START Data under study
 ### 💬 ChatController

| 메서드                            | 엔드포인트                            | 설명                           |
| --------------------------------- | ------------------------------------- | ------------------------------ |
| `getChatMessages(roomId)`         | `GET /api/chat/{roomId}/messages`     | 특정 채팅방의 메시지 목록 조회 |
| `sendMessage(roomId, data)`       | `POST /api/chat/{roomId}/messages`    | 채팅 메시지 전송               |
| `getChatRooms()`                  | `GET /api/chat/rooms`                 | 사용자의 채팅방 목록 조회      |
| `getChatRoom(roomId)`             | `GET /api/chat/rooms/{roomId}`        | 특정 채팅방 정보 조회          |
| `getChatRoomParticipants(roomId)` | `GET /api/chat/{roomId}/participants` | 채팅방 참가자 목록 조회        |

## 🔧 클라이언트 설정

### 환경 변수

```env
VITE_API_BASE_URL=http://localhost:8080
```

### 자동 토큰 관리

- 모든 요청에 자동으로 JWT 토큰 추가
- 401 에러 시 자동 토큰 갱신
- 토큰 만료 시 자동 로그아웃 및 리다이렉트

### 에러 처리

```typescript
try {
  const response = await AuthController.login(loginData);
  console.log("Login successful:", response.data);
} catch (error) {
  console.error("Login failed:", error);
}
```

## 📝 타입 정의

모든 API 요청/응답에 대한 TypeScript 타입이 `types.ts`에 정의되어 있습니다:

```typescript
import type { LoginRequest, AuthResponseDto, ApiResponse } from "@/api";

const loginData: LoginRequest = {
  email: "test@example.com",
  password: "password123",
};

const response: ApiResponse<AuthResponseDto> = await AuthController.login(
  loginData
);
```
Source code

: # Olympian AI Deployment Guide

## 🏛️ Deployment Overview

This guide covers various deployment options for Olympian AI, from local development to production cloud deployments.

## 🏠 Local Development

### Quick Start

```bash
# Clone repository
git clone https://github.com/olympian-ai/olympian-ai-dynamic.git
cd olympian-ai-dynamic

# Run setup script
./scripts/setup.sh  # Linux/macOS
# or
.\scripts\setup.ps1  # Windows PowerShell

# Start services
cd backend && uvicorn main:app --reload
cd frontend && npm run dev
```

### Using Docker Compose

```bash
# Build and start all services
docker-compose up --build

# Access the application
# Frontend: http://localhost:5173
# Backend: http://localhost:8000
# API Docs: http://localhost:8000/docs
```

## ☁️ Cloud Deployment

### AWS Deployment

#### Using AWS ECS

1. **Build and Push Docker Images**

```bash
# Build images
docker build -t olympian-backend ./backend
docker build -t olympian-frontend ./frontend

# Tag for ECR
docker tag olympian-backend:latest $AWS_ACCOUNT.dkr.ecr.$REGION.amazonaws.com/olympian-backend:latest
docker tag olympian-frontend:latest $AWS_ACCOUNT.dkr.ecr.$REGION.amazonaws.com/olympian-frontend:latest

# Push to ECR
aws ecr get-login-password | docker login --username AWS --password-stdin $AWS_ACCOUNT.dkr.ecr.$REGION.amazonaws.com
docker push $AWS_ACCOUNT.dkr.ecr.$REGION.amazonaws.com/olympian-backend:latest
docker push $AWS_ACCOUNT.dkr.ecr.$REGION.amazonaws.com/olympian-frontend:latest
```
END Data under study
**Work order**
Above are some records. Copy each of their lines that holds the string "console".

**Answer space**
  console.log("Login successful:", response.data);
  console.error("Login failed:", error);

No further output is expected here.